Todo está allí, los pelos claros, los grises, los largos y los peinados. El archivista había dispuesto las pelucas en orden cronológico. Por dentro de las más nuevas, se lee Original by Paul.

En la feria artesanal de la plaza en Linares, un muchacho vendía pósteres de alguna famosa exhibición de Monet, de Guayasamín y copias de alguno de los grabados warholianos de Marilyn Monroe. Una vez, mientras fumaban marihuana juntos detrás de la escuela, el dueño del puesto le contó que había sacado la imagen de la página web de este museo y la había arreglado en Photoshop para poder ampliarla. Frente a esas pelucas, María siente algo similar a lo que sentía frente a ese puesto de reproducciones. En ambos lugares existe un hoyo negro por donde se escapa lo sublime.

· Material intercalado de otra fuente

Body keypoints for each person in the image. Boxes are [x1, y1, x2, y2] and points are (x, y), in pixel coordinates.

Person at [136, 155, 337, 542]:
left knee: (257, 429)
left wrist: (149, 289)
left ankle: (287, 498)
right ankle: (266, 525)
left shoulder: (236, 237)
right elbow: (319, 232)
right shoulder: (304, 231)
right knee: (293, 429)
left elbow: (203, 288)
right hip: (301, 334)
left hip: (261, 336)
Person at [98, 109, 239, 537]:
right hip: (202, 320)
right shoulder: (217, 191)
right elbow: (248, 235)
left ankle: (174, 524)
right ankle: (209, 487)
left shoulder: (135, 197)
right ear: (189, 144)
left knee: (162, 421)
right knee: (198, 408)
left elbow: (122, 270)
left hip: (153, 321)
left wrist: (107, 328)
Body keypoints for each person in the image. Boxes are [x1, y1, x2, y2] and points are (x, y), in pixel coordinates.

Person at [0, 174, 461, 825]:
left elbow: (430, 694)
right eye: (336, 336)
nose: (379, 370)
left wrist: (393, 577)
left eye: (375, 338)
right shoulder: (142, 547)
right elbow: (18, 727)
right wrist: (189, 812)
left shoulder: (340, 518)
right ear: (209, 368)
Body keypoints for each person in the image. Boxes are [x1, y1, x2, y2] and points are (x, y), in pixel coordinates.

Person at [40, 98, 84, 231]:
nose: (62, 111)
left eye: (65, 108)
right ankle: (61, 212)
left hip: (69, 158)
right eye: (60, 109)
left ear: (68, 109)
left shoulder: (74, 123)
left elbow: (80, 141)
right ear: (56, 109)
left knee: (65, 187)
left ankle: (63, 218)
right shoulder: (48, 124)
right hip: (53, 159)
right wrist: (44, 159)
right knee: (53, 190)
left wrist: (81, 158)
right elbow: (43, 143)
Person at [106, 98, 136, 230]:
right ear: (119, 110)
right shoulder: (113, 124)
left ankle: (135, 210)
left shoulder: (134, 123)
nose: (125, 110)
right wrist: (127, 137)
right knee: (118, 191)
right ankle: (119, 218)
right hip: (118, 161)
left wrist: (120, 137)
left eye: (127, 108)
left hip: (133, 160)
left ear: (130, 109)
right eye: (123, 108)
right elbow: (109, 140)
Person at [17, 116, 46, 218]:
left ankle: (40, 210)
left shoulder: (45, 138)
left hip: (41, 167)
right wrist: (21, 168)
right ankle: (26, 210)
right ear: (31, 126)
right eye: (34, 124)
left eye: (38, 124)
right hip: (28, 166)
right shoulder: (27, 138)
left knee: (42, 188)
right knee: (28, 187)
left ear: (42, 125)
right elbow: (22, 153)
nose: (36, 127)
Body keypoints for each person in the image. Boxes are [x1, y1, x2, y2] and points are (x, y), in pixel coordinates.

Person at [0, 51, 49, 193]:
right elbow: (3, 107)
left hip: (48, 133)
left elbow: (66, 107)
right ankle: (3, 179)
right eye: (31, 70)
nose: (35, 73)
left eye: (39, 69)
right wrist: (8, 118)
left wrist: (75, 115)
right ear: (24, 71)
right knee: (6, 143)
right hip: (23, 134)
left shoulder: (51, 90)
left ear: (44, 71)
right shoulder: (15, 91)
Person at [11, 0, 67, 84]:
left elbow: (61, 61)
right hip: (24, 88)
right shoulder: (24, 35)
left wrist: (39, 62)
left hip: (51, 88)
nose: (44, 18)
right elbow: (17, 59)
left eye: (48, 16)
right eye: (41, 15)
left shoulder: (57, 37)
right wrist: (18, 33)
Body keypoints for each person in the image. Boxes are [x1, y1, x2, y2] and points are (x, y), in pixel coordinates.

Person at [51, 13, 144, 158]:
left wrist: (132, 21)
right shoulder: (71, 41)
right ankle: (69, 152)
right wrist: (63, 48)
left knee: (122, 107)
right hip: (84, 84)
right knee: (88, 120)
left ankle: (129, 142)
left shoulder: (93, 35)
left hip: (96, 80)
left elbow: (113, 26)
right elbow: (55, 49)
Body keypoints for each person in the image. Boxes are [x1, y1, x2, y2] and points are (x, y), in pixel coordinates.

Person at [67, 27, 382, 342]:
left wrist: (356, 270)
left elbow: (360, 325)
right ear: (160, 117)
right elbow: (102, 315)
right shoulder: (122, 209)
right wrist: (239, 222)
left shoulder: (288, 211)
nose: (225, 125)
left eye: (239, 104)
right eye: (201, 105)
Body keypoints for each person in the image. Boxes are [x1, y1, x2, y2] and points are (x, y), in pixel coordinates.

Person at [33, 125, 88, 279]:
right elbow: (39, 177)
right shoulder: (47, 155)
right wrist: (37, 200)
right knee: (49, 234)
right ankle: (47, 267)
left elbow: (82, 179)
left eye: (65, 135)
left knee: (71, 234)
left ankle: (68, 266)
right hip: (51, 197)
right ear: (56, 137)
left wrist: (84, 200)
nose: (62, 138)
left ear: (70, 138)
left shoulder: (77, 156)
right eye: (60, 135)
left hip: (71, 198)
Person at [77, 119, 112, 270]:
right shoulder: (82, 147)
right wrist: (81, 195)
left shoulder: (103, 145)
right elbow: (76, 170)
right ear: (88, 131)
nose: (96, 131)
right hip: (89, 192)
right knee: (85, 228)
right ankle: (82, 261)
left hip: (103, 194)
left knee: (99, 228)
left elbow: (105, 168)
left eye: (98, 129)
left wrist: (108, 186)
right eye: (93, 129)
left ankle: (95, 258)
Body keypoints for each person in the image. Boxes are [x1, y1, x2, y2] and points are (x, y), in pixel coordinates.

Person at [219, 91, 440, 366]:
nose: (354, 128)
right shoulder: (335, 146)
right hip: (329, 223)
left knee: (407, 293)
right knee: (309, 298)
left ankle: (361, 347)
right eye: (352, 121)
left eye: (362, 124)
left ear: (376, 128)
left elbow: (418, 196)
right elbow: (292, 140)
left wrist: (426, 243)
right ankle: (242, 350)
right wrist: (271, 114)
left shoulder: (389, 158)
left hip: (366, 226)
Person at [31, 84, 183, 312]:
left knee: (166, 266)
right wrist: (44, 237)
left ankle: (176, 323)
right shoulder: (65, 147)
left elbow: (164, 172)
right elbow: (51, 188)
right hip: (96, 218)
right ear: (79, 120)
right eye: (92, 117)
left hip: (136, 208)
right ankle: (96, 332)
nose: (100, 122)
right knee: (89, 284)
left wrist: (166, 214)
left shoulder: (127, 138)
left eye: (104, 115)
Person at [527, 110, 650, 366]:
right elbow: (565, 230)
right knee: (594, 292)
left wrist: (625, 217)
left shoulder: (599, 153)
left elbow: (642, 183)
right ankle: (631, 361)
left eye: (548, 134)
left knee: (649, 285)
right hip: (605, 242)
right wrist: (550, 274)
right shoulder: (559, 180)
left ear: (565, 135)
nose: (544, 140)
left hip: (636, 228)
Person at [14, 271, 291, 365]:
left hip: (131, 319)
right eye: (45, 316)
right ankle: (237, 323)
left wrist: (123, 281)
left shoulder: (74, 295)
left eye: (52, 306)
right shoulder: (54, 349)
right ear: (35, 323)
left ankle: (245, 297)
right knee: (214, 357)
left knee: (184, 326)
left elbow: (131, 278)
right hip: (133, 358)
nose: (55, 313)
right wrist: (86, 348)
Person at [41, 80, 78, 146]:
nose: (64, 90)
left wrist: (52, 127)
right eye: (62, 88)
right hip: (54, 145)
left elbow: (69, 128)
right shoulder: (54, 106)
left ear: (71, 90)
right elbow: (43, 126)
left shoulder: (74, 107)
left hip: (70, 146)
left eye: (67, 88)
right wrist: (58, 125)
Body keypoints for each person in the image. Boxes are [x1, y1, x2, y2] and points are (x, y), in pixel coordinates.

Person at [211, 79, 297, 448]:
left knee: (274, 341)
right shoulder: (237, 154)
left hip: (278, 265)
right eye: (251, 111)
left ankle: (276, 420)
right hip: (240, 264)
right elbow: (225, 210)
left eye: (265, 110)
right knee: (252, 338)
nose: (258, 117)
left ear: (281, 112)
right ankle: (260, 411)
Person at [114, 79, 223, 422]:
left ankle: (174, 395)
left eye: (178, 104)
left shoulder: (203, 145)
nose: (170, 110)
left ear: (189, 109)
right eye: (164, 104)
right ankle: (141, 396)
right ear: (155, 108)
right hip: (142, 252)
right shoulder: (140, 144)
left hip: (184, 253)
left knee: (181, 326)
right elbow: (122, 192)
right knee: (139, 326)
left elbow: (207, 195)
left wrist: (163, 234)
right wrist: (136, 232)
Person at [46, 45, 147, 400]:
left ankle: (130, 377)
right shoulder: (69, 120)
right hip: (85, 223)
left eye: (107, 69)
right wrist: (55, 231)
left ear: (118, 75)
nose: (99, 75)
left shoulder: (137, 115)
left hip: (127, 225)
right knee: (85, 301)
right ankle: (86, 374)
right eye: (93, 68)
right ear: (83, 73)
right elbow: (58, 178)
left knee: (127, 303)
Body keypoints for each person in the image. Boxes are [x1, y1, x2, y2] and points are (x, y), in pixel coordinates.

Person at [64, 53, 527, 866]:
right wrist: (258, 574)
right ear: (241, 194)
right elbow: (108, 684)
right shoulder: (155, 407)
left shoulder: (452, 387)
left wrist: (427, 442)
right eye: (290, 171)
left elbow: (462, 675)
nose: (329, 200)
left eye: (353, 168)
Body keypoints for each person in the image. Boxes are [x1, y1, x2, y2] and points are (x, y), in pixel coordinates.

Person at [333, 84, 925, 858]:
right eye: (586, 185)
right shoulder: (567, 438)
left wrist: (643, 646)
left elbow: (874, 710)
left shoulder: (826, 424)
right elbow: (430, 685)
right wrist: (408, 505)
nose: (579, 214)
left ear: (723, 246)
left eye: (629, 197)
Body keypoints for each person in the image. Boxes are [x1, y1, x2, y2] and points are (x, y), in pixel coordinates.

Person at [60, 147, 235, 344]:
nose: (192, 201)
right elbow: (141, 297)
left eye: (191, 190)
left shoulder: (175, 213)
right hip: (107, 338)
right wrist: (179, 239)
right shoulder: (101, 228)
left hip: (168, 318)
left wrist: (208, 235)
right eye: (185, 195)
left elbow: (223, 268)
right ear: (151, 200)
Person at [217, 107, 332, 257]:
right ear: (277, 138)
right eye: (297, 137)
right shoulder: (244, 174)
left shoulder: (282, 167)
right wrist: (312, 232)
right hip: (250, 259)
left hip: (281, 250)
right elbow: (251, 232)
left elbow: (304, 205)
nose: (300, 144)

En el episodio 4 de la película La flor, del argentino Mariano Llinás, el personaje del director está en pugna con cuatro actrices que le exigen un guión para terminar su trabajo. Para liberarse de ellas, el director parte junto a su equipo técnico compuesto únicamente de hombres a viajar por la provincia argentina con el objetivo de grabar árboles. Durante excesivos minutos, la cámara encuadra planos generales de bosques y plazas, jardines y campos, y el diálogo en off resuena con negativas. Hasta que, entre los jacarandás, las ceibas y los ombúes, el foco cambiante del cinematografista capta una mesa de picnic y dos cuerpos humanos. Con el peso de esas presencias, aparece también el encuadre perfecto y anclado. Algo similar le pasa a ella ahí frente a esas pelucas deformes sobre las mesas. Le parece oír la voz de la escritora cuando lee la última de las instrucciones de la carpeta.

Con las manos enguantadas, María elige una peluca amarilla, original de Paul, y se la ajusta sobre la corona enmallada, dejando caer algunos de sus pelos oscuros por el cuello moreno. Con las piernas nerviosas y el corazón exaltado, sale del archivo, toma su maleta y sigue el mapa impreso en las instrucciones hasta dar con una de las puertas laterales del museo. Hace sonar los zapatos rojos por las calles vacías, por las carreteras urbanas de Pittsburgh y por los centros comerciales poblados con abrigos negros y pantalones grises hasta llegar al hotel. Detrás del mesón de la recepcionista, hay un gran espejo. Mientras el recepcionista ingresa sus datos y prepara sus llaves, María se observa largamente, su cabeza coronada con esa peluca más clara que su piel y con un imperceptible olor a muerte. Falta algo, y saca de su maletita el tocado dorado de la mujer con cuerpo de escorpión. En la carpeta de instrucciones, la escritora había incluido una ilustración de cómo llevar la peluca de regreso a su estudio. Pero María no decide aún si ese es el final o el inicio de su viaje.